Out of the records below, copy all lines in which the word "terminateSelfWithResult" occurs.

== DATA TO USE

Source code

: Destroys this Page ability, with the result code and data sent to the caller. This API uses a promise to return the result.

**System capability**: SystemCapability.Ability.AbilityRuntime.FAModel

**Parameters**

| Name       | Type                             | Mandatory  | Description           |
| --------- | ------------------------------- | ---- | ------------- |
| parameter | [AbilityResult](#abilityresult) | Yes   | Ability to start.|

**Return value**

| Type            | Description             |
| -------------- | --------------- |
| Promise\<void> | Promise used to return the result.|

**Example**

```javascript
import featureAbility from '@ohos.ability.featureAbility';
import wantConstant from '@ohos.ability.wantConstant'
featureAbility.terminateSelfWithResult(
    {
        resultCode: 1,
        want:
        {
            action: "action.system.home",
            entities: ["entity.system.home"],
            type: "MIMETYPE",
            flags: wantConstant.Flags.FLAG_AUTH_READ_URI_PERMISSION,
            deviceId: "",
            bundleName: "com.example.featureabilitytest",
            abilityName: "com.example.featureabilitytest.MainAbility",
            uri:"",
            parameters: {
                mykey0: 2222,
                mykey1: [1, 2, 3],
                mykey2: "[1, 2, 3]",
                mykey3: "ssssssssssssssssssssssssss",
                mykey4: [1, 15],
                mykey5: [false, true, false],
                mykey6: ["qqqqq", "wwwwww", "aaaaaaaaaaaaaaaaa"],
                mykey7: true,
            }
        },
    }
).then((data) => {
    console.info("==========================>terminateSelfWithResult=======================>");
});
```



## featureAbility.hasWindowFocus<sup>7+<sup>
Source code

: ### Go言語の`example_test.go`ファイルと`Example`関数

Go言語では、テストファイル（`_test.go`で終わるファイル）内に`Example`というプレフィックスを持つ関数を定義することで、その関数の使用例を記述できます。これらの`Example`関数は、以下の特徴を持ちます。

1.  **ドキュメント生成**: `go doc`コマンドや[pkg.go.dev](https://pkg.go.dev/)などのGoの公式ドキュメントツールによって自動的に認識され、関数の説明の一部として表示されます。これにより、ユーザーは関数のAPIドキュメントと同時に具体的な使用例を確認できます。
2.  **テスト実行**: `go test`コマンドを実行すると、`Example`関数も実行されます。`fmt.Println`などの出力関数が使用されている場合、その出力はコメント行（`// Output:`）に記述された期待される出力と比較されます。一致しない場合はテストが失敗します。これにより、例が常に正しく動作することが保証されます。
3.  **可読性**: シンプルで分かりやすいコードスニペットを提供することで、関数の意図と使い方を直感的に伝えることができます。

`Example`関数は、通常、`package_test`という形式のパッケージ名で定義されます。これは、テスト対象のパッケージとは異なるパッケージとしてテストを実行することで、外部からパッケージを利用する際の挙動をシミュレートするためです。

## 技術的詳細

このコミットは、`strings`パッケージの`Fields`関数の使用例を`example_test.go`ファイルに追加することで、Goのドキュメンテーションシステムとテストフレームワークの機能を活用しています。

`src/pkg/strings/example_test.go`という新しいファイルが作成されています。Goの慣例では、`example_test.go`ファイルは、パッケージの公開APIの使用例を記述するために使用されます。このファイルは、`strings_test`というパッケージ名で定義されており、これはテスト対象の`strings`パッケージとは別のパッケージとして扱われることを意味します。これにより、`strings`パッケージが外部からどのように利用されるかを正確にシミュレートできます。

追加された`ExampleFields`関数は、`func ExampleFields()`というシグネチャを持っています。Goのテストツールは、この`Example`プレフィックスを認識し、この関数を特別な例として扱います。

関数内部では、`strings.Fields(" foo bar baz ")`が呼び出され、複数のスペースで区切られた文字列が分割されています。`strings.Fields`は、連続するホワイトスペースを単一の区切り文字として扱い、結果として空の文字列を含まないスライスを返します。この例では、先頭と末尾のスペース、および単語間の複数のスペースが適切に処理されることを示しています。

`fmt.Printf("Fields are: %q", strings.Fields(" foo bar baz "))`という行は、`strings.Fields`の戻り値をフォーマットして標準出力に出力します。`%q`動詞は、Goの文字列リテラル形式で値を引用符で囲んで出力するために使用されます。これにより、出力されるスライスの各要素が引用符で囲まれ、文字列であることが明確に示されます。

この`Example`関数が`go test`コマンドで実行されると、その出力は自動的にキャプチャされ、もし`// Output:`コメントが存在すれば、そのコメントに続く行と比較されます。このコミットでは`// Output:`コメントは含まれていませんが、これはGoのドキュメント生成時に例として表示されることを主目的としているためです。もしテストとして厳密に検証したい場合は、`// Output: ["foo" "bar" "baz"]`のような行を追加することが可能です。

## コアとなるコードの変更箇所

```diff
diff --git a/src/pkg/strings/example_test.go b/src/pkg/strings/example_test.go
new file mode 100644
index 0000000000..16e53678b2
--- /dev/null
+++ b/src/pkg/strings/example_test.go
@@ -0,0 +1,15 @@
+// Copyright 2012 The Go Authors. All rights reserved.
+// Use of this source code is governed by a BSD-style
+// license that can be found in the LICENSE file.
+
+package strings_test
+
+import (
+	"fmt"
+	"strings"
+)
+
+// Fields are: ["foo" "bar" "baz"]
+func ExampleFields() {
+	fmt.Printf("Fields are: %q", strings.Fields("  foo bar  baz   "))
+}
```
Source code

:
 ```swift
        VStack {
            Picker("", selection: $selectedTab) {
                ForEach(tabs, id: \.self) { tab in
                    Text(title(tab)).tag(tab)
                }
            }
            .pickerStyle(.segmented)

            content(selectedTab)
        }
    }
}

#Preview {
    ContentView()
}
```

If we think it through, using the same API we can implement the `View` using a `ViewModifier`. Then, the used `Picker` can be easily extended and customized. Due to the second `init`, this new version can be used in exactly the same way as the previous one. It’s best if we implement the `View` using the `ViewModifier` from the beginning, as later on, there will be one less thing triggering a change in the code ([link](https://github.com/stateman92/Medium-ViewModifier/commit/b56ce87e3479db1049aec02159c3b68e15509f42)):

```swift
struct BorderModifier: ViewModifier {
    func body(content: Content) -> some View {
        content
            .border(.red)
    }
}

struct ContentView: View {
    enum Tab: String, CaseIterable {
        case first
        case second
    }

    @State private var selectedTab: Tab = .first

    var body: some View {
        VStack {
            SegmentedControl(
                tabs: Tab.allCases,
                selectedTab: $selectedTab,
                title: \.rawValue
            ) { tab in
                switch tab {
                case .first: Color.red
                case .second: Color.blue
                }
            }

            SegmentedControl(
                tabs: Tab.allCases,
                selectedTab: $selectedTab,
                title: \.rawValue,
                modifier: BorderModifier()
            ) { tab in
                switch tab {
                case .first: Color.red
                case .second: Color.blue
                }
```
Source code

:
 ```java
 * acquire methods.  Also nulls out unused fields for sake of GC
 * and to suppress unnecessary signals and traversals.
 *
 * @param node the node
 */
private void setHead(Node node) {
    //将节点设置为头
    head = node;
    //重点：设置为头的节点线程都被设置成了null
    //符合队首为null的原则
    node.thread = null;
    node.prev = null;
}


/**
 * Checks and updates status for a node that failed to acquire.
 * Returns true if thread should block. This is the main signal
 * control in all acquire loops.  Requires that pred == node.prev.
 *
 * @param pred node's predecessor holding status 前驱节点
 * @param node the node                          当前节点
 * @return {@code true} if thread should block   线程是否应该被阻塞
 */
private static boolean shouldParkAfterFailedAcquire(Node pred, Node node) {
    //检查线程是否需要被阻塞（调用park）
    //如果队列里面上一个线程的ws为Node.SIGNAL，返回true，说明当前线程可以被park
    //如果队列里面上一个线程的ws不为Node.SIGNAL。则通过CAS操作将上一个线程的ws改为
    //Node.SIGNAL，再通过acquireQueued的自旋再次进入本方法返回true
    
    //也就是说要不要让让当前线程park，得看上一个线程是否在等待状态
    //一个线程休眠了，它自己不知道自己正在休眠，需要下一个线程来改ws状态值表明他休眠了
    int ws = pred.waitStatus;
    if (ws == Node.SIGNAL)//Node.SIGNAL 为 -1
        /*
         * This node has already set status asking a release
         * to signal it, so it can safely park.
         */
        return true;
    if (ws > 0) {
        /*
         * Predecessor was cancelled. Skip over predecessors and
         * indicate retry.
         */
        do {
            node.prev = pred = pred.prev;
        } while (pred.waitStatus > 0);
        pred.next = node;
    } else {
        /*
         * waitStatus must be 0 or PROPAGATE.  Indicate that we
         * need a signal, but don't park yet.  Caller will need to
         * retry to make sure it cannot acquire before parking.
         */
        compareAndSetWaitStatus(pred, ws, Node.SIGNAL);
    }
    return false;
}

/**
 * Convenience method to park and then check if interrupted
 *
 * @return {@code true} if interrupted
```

====

*ANSWER*.
featureAbility.terminateSelfWithResult(
    console.info("==========================>terminateSelfWithResult=======================>");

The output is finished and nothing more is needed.